Exercise of moderate to hard intensity profoundly affects both the number and function of immune cells (such as lymphocytes, neutrophils, and NK (natural killer) cells in such a way that immunity actually increases both during and immediately post-exercise.
3. Eat nutritious food
The human body has evolved to be able to deal with most infections through a combination of innate and acquired immunity. Needless to say, the immune system is complex and there’s virtually no part of the body that doesn’t chip in – for instance, the skin, tear film, lining of the nose, cells in the blood, lymph nodes and organs like the spleen all play a major role. For these things to work and work properly, they require energy and various nutrients so eating a good nutritious diet is key.
We've created a FREE downloadable 7-day meal plan for you here to help support a healthy immune system.
4. Try fasting (and lose weight while you’re at it)
If this seems to you to be the opposite of point 3, read on!

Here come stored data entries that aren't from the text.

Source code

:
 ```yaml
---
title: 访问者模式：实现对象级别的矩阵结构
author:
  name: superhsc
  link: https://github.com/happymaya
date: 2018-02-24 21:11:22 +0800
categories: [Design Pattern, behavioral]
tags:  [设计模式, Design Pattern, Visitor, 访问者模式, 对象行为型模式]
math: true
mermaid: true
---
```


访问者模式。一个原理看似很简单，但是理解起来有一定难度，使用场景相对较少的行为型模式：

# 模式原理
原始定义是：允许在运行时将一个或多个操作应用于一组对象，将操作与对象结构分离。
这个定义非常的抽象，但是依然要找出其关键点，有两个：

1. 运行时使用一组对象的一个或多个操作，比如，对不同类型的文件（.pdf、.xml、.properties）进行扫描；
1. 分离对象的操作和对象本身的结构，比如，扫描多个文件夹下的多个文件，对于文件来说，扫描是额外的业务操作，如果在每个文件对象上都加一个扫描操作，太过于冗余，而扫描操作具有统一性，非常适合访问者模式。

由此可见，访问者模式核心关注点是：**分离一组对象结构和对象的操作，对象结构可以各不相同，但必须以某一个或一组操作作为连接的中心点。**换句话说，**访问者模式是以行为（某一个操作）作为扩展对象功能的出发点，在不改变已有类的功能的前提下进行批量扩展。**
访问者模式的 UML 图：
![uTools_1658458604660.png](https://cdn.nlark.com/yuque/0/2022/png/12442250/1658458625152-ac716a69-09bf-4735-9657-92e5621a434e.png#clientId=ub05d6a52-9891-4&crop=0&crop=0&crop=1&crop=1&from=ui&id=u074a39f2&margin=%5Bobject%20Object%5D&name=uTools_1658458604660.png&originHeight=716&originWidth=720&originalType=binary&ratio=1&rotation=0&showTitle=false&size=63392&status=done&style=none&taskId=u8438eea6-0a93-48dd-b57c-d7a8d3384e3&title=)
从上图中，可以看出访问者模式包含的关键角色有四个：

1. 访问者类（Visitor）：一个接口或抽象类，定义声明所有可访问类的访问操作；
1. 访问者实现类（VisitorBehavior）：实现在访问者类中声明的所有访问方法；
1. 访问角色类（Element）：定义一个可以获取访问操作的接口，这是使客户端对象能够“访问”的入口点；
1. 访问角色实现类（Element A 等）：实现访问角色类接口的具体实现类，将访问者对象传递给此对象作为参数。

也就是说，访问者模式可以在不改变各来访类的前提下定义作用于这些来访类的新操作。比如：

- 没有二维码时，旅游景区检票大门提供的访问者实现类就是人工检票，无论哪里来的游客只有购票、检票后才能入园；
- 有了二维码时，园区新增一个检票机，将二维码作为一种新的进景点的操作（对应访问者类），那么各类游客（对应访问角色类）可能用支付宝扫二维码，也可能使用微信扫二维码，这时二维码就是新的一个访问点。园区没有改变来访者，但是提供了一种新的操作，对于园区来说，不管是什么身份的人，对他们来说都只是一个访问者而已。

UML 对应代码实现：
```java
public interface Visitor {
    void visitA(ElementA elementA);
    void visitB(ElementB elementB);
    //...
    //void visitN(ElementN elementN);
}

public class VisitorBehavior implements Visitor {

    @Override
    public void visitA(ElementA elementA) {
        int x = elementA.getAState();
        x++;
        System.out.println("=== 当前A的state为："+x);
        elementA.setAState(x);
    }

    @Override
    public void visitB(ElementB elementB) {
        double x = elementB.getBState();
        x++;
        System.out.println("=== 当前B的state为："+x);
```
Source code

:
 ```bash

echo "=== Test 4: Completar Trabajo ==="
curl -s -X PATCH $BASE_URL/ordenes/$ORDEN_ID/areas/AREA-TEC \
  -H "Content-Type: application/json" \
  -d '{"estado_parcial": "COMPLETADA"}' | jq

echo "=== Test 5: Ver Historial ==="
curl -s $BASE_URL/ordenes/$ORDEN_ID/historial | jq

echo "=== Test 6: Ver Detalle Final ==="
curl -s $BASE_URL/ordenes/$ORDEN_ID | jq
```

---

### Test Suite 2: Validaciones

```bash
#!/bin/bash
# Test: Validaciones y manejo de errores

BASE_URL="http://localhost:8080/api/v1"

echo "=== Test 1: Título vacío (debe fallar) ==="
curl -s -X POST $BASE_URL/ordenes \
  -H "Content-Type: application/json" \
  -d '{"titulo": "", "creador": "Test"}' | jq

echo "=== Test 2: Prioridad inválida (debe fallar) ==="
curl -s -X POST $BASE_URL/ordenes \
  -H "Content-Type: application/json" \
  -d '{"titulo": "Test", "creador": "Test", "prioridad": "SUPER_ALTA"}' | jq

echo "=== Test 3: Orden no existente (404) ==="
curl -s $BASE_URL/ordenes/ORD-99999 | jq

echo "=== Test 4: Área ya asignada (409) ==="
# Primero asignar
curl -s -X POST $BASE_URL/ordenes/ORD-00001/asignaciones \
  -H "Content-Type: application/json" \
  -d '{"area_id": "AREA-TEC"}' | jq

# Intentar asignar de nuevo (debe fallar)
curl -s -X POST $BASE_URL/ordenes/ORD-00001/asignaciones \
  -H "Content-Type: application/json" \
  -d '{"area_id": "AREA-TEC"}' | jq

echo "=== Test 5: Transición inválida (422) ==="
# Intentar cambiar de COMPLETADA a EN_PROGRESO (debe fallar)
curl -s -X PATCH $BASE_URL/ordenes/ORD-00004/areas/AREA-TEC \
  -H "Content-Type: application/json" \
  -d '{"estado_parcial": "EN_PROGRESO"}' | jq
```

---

Recent research has suggested that fasting, be it for a prolonged period (say 1 – 7 days) or in the form of time-restricted eating (e.g. 16 hours fasting and 8 hours during which to eat each day) leads to reduced inflammation, and improved immune function. Combining eating good food with periodic or intermittent fasting is an excellent way to promote both immunity and longevity.
5. Mental health awareness
If you have underlying mental health issues, such as anxiety or depression, seek help now. There is some evidence, albeit poorly understood, that mental health issues such as depression are linked with immune function through a serotonergic mechanism. Anecdotally, at least, it appears to me as a GP that those suffering from depression or anxiety are predisposed to a variety of health issues.